WORK TO BE COMPLETED: Write out the lines starting at the one containing "ABOUT OPERA" and ending at the one containing "Belmont · West Virginia", exactly as they appear. Leave the pictures out of your answer.

AVAILABLE DATA:
*** Begin section ***
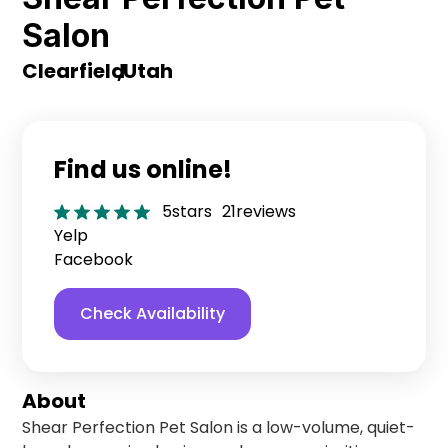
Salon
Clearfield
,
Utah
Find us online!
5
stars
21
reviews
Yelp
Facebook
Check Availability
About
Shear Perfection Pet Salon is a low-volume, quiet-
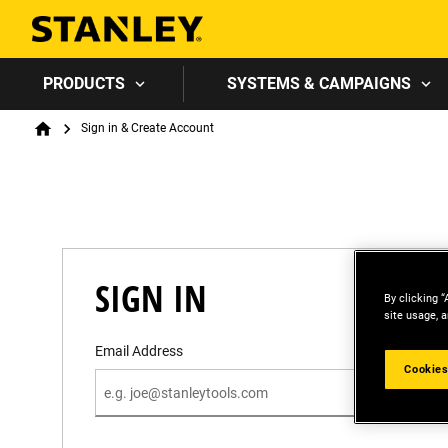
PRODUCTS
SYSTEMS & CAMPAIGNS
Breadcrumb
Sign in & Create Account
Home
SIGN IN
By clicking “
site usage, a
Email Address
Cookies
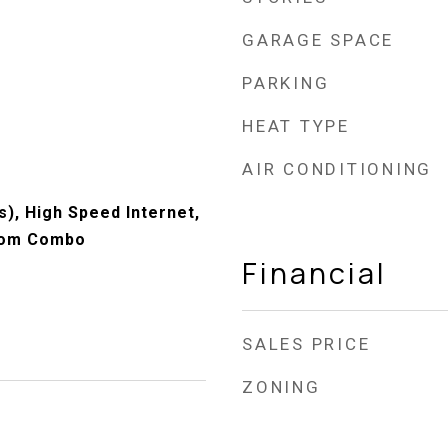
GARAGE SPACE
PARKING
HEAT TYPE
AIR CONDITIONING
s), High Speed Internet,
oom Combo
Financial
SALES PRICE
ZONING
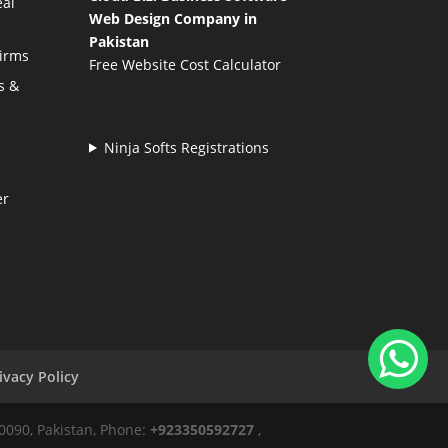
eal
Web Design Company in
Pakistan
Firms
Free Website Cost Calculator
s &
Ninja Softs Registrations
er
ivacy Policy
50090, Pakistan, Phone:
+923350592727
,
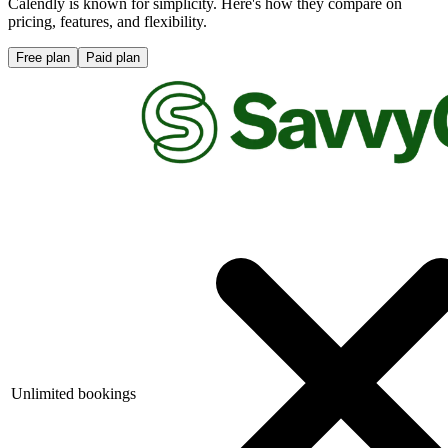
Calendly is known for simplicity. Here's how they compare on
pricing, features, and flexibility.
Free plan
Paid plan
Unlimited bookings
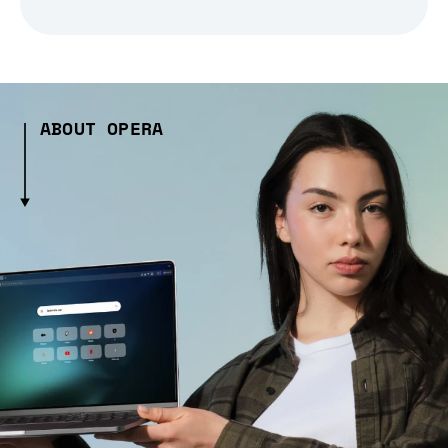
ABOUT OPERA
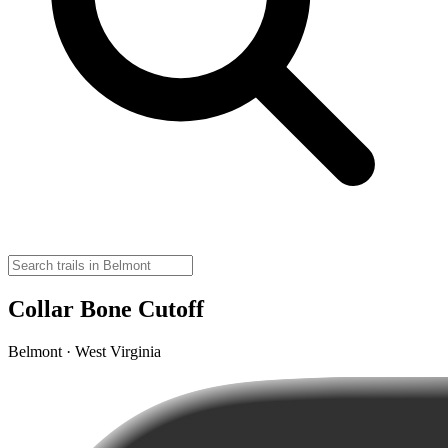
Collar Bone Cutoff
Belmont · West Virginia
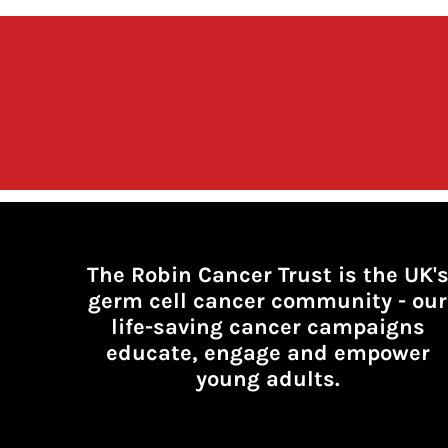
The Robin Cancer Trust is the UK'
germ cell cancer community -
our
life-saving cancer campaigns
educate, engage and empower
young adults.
*** End section ***
*** Begin section ***
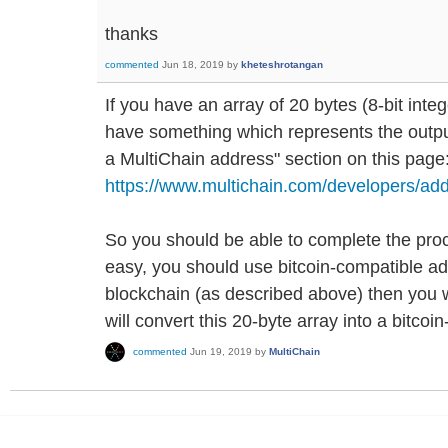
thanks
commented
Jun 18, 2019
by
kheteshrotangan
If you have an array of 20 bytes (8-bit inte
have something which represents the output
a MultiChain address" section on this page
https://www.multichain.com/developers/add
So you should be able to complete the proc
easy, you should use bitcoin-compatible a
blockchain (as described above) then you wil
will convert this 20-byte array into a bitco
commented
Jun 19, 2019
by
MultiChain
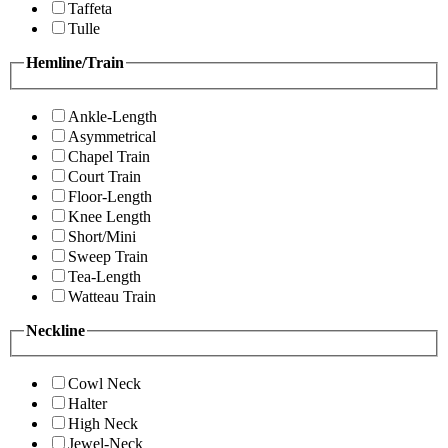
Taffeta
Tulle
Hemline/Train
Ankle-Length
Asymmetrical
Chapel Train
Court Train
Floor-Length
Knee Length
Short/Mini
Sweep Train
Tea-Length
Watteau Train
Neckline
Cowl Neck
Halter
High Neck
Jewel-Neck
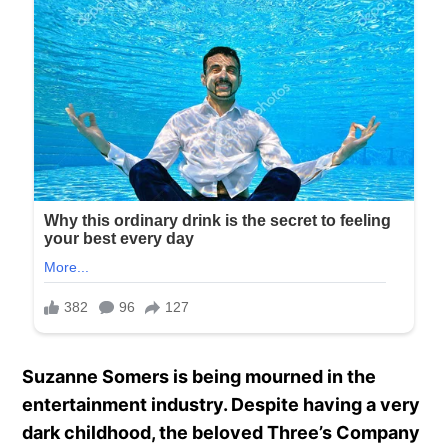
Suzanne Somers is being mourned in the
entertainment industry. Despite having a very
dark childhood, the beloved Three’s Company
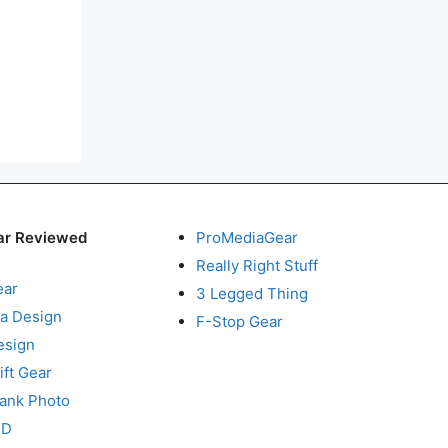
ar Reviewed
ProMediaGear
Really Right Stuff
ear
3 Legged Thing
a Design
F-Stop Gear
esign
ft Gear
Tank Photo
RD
*** End section ***
*** Begin section ***
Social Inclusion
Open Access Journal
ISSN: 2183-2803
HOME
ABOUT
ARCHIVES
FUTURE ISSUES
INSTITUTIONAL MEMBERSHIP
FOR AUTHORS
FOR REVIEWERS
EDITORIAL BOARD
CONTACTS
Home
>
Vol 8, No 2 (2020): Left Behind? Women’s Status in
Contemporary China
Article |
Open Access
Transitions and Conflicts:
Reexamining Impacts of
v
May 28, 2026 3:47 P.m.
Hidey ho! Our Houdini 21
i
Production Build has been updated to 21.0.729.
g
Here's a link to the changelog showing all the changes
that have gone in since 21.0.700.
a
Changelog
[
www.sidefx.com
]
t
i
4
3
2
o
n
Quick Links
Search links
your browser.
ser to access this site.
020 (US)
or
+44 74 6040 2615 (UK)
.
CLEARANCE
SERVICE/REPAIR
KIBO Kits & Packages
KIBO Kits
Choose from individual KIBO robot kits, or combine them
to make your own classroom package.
*** End section ***
RESPONSE FOR THIS EXERCISE:
ABOUT OPERA
Collar Bone Cutoff
Belmont · West Virginia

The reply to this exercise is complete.